* DIRECTIONS FOR THIS TASK *
Output all entries exactly as they appear and skip the pictures.

-- DATASET follows --

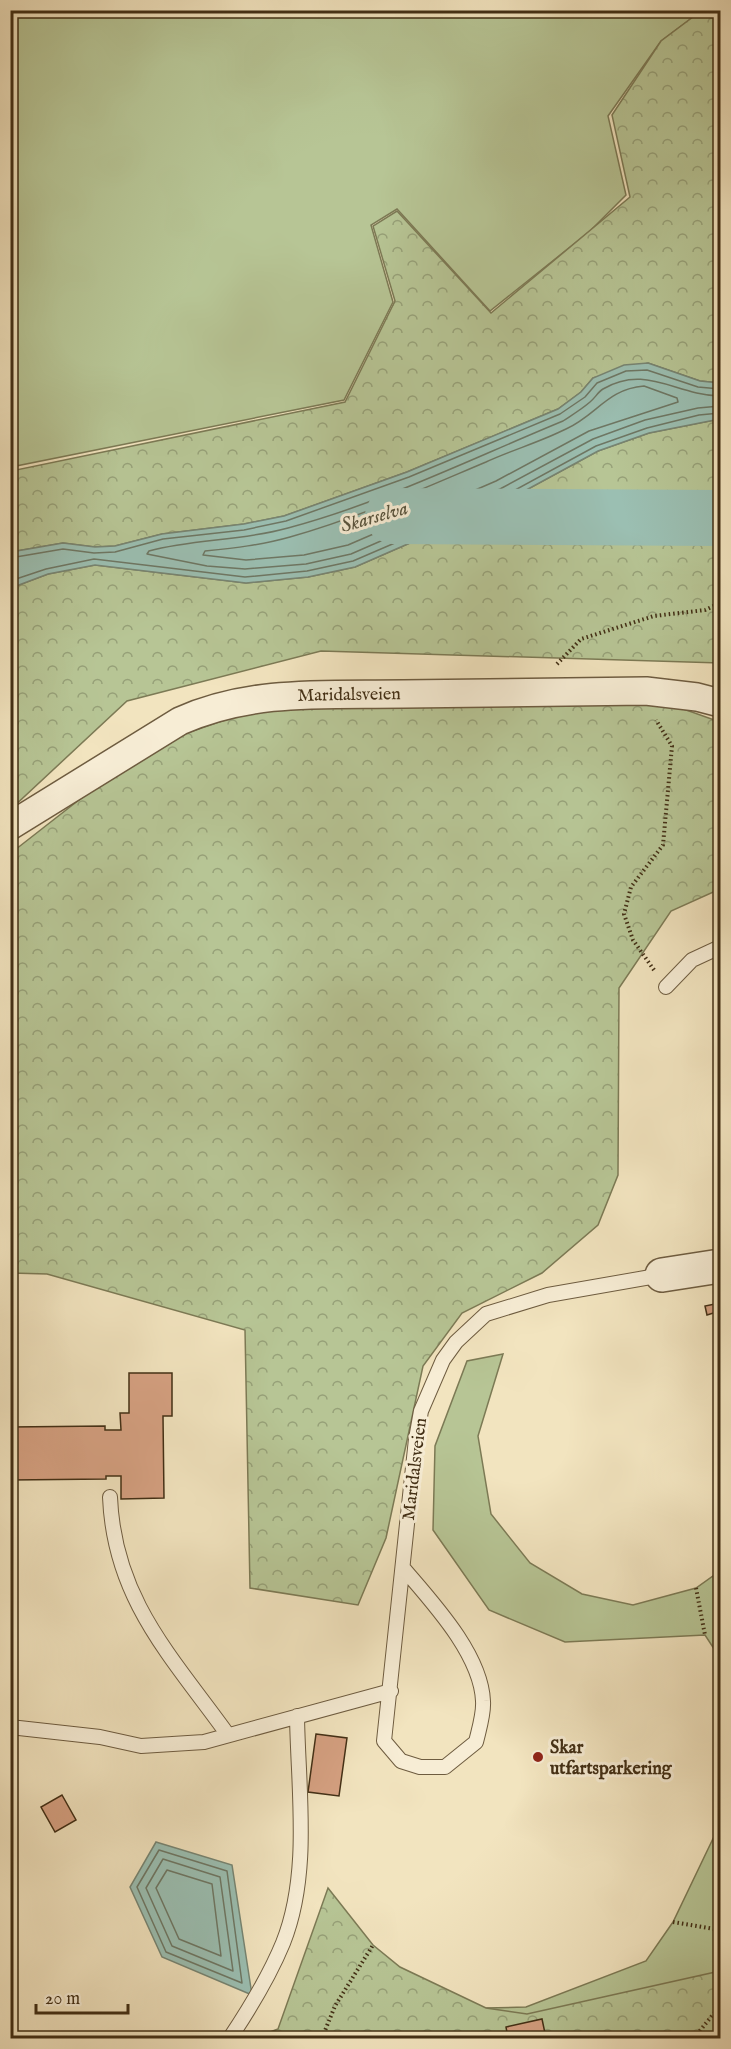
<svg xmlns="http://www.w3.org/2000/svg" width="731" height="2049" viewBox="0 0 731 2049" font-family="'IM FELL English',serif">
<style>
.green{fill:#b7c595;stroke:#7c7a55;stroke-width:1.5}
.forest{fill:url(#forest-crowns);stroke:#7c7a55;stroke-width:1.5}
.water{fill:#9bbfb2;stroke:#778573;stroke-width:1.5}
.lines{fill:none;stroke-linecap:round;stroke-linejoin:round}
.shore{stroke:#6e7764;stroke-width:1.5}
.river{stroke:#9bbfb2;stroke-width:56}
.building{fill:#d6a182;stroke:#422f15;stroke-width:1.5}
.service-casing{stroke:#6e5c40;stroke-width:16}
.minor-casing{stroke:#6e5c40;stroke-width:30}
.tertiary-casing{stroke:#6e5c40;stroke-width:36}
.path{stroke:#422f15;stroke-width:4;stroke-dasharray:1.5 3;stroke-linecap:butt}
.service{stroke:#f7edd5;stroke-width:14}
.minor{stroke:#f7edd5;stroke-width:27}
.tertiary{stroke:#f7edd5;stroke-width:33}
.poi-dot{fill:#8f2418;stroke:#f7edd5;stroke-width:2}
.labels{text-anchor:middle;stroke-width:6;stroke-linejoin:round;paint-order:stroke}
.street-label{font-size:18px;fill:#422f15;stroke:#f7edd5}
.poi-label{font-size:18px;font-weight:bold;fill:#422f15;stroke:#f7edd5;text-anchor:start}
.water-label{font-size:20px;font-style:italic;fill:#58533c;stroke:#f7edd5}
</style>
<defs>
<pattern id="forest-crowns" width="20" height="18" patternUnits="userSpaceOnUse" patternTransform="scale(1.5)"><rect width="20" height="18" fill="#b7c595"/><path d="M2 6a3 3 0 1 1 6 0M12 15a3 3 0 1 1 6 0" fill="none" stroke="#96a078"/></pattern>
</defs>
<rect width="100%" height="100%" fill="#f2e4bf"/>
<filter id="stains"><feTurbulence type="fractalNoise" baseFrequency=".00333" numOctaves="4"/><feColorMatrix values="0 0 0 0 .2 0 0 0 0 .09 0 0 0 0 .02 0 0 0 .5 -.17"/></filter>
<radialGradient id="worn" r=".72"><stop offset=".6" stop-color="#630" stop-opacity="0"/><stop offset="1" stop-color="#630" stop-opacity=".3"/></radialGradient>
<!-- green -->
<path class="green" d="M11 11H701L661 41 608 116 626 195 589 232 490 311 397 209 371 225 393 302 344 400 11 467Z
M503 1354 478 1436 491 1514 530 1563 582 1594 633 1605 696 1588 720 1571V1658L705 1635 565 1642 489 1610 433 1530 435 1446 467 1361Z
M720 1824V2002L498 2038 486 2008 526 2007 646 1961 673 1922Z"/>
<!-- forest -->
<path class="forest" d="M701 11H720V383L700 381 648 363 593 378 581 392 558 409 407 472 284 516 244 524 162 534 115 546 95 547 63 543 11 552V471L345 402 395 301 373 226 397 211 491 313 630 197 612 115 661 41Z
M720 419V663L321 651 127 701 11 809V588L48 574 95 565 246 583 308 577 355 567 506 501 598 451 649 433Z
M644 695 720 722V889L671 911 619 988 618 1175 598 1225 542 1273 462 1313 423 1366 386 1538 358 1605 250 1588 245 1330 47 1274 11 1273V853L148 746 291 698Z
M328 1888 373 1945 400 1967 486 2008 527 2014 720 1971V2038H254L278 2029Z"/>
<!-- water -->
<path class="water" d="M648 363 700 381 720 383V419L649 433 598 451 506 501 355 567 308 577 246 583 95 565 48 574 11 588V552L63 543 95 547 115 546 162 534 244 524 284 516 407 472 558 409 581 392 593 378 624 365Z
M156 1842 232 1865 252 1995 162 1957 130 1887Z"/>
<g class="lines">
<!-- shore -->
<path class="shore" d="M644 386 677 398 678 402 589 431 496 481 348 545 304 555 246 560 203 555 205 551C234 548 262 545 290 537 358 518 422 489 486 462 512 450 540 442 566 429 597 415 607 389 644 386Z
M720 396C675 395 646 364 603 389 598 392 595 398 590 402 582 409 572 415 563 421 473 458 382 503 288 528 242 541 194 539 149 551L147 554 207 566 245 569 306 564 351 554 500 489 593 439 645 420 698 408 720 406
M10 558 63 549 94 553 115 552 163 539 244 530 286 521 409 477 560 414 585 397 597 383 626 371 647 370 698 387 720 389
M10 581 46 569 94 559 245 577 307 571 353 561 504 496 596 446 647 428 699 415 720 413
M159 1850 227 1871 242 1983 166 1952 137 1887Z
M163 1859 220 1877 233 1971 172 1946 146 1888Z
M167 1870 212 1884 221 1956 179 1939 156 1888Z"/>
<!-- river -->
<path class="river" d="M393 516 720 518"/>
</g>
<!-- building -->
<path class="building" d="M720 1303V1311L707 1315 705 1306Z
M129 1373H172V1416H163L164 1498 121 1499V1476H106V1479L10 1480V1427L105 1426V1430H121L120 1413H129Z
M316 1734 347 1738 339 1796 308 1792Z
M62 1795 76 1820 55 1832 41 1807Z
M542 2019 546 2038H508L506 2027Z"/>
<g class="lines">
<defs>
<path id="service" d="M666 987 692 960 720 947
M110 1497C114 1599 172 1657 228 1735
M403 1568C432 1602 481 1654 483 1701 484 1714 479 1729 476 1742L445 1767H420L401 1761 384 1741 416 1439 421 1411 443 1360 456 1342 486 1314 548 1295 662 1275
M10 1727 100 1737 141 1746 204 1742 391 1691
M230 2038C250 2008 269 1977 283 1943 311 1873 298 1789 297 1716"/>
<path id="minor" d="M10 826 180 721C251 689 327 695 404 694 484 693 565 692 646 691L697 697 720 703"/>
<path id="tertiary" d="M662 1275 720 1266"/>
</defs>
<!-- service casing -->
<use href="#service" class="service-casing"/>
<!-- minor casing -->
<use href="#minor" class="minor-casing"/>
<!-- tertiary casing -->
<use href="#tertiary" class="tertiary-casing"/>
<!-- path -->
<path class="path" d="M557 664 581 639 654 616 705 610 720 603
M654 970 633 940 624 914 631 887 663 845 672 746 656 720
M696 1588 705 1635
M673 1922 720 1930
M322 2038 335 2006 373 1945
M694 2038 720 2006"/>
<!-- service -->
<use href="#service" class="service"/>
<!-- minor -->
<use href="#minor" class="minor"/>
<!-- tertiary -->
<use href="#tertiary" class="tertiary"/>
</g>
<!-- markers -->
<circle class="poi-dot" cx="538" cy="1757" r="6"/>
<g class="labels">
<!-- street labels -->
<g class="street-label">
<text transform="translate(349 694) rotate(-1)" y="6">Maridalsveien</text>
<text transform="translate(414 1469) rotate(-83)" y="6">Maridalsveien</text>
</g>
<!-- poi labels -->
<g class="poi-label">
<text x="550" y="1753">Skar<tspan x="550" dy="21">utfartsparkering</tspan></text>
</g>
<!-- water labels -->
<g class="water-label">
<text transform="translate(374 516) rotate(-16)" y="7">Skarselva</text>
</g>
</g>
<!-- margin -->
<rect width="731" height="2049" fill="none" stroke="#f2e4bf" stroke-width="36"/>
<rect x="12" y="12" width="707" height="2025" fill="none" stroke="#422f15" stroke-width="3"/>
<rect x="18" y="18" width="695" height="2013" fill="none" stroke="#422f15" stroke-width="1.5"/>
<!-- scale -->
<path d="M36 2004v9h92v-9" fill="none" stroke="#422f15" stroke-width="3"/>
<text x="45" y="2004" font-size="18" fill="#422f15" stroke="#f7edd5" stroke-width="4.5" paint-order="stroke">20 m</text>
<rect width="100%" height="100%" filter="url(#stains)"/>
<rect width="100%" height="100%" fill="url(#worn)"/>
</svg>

-- DATASET concluded --

* ANSWER SPACE *
<svg xmlns="http://www.w3.org/2000/svg" width="731" height="2049" viewBox="0 0 731 2049" font-family="'IM FELL English',serif">
<style>
.green{fill:#b7c595;stroke:#7c7a55;stroke-width:1.5}
.forest{fill:url(#forest-crowns);stroke:#7c7a55;stroke-width:1.5}
.water{fill:#9bbfb2;stroke:#778573;stroke-width:1.5}
.lines{fill:none;stroke-linecap:round;stroke-linejoin:round}
.shore{stroke:#6e7764;stroke-width:1.5}
.river{stroke:#9bbfb2;stroke-width:56}
.building{fill:#d6a182;stroke:#422f15;stroke-width:1.5}
.service-casing{stroke:#6e5c40;stroke-width:16}
.minor-casing{stroke:#6e5c40;stroke-width:30}
.tertiary-casing{stroke:#6e5c40;stroke-width:36}
.path{stroke:#422f15;stroke-width:4;stroke-dasharray:1.5 3;stroke-linecap:butt}
.service{stroke:#f7edd5;stroke-width:14}
.minor{stroke:#f7edd5;stroke-width:27}
.tertiary{stroke:#f7edd5;stroke-width:33}
.poi-dot{fill:#8f2418;stroke:#f7edd5;stroke-width:2}
.labels{text-anchor:middle;stroke-width:6;stroke-linejoin:round;paint-order:stroke}
.street-label{font-size:18px;fill:#422f15;stroke:#f7edd5}
.poi-label{font-size:18px;font-weight:bold;fill:#422f15;stroke:#f7edd5;text-anchor:start}
.water-label{font-size:20px;font-style:italic;fill:#58533c;stroke:#f7edd5}
</style>
<defs>
<pattern id="forest-crowns" width="20" height="18" patternUnits="userSpaceOnUse" patternTransform="scale(1.5)"><rect width="20" height="18" fill="#b7c595"/><path d="M2 6a3 3 0 1 1 6 0M12 15a3 3 0 1 1 6 0" fill="none" stroke="#96a078"/></pattern>
</defs>
<rect width="100%" height="100%" fill="#f2e4bf"/>
<filter id="stains"><feTurbulence type="fractalNoise" baseFrequency=".00333" numOctaves="4"/><feColorMatrix values="0 0 0 0 .2 0 0 0 0 .09 0 0 0 0 .02 0 0 0 .5 -.17"/></filter>
<radialGradient id="worn" r=".72"><stop offset=".6" stop-color="#630" stop-opacity="0"/><stop offset="1" stop-color="#630" stop-opacity=".3"/></radialGradient>
<!-- green -->
<path class="green" d="M11 11H701L661 41 608 116 626 195 589 232 490 311 397 209 371 225 393 302 344 400 11 467Z
M503 1354 478 1436 491 1514 530 1563 582 1594 633 1605 696 1588 720 1571V1658L705 1635 565 1642 489 1610 433 1530 435 1446 467 1361Z
M720 1824V2002L498 2038 486 2008 526 2007 646 1961 673 1922Z"/>
<!-- forest -->
<path class="forest" d="M701 11H720V383L700 381 648 363 593 378 581 392 558 409 407 472 284 516 244 524 162 534 115 546 95 547 63 543 11 552V471L345 402 395 301 373 226 397 211 491 313 630 197 612 115 661 41Z
M720 419V663L321 651 127 701 11 809V588L48 574 95 565 246 583 308 577 355 567 506 501 598 451 649 433Z
M644 695 720 722V889L671 911 619 988 618 1175 598 1225 542 1273 462 1313 423 1366 386 1538 358 1605 250 1588 245 1330 47 1274 11 1273V853L148 746 291 698Z
M328 1888 373 1945 400 1967 486 2008 527 2014 720 1971V2038H254L278 2029Z"/>
<!-- water -->
<path class="water" d="M648 363 700 381 720 383V419L649 433 598 451 506 501 355 567 308 577 246 583 95 565 48 574 11 588V552L63 543 95 547 115 546 162 534 244 524 284 516 407 472 558 409 581 392 593 378 624 365Z
M156 1842 232 1865 252 1995 162 1957 130 1887Z"/>
<g class="lines">
<!-- shore -->
<path class="shore" d="M644 386 677 398 678 402 589 431 496 481 348 545 304 555 246 560 203 555 205 551C234 548 262 545 290 537 358 518 422 489 486 462 512 450 540 442 566 429 597 415 607 389 644 386Z
M720 396C675 395 646 364 603 389 598 392 595 398 590 402 582 409 572 415 563 421 473 458 382 503 288 528 242 541 194 539 149 551L147 554 207 566 245 569 306 564 351 554 500 489 593 439 645 420 698 408 720 406
M10 558 63 549 94 553 115 552 163 539 244 530 286 521 409 477 560 414 585 397 597 383 626 371 647 370 698 387 720 389
M10 581 46 569 94 559 245 577 307 571 353 561 504 496 596 446 647 428 699 415 720 413
M159 1850 227 1871 242 1983 166 1952 137 1887Z
M163 1859 220 1877 233 1971 172 1946 146 1888Z
M167 1870 212 1884 221 1956 179 1939 156 1888Z"/>
<!-- river -->
<path class="river" d="M393 516 720 518"/>
</g>
<!-- building -->
<path class="building" d="M720 1303V1311L707 1315 705 1306Z
M129 1373H172V1416H163L164 1498 121 1499V1476H106V1479L10 1480V1427L105 1426V1430H121L120 1413H129Z
M316 1734 347 1738 339 1796 308 1792Z
M62 1795 76 1820 55 1832 41 1807Z
M542 2019 546 2038H508L506 2027Z"/>
<g class="lines">
<defs>
<path id="service" d="M666 987 692 960 720 947
M110 1497C114 1599 172 1657 228 1735
M403 1568C432 1602 481 1654 483 1701 484 1714 479 1729 476 1742L445 1767H420L401 1761 384 1741 416 1439 421 1411 443 1360 456 1342 486 1314 548 1295 662 1275
M10 1727 100 1737 141 1746 204 1742 391 1691
M230 2038C250 2008 269 1977 283 1943 311 1873 298 1789 297 1716"/>
<path id="minor" d="M10 826 180 721C251 689 327 695 404 694 484 693 565 692 646 691L697 697 720 703"/>
<path id="tertiary" d="M662 1275 720 1266"/>
</defs>
<!-- service casing -->
<use href="#service" class="service-casing"/>
<!-- minor casing -->
<use href="#minor" class="minor-casing"/>
<!-- tertiary casing -->
<use href="#tertiary" class="tertiary-casing"/>
<!-- path -->
<path class="path" d="M557 664 581 639 654 616 705 610 720 603
M654 970 633 940 624 914 631 887 663 845 672 746 656 720
M696 1588 705 1635
M673 1922 720 1930
M322 2038 335 2006 373 1945
M694 2038 720 2006"/>
<!-- service -->
<use href="#service" class="service"/>
<!-- minor -->
<use href="#minor" class="minor"/>
<!-- tertiary -->
<use href="#tertiary" class="tertiary"/>
</g>
<!-- markers -->
<circle class="poi-dot" cx="538" cy="1757" r="6"/>
<g class="labels">
<!-- street labels -->
<g class="street-label">
<text transform="translate(349 694) rotate(-1)" y="6">Maridalsveien</text>
<text transform="translate(414 1469) rotate(-83)" y="6">Maridalsveien</text>
</g>
<!-- poi labels -->
<g class="poi-label">
<text x="550" y="1753">Skar<tspan x="550" dy="21">utfartsparkering</tspan></text>
</g>
<!-- water labels -->
<g class="water-label">
<text transform="translate(374 516) rotate(-16)" y="7">Skarselva</text>
</g>
</g>
<!-- margin -->
<rect width="731" height="2049" fill="none" stroke="#f2e4bf" stroke-width="36"/>
<rect x="12" y="12" width="707" height="2025" fill="none" stroke="#422f15" stroke-width="3"/>
<rect x="18" y="18" width="695" height="2013" fill="none" stroke="#422f15" stroke-width="1.5"/>
<!-- scale -->
<path d="M36 2004v9h92v-9" fill="none" stroke="#422f15" stroke-width="3"/>
<text x="45" y="2004" font-size="18" fill="#422f15" stroke="#f7edd5" stroke-width="4.5" paint-order="stroke">20 m</text>
<rect width="100%" height="100%" filter="url(#stains)"/>
<rect width="100%" height="100%" fill="url(#worn)"/>
</svg>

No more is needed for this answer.